> _Prompt_
Would you please return the line containing "syampbalan77@gmail.co" and all the lines after it through the end of the records below, unchanged and on their own?

> _The records_
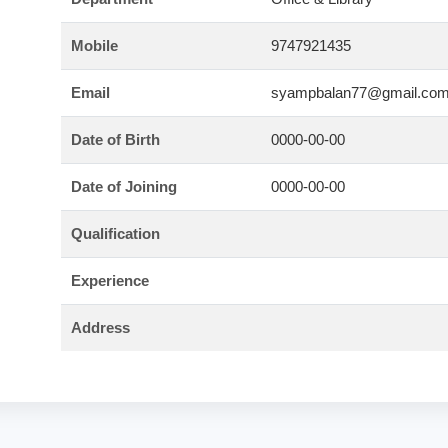
Mobile
9747921435
Email
syampbalan77@gmail.co
Date of Birth
0000-00-00
Date of Joining
0000-00-00
Qualification
Experience
Address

> _Solution to this exercise_
syampbalan77@gmail.co
Date of Birth
0000-00-00
Date of Joining
0000-00-00
Qualification
Experience
Address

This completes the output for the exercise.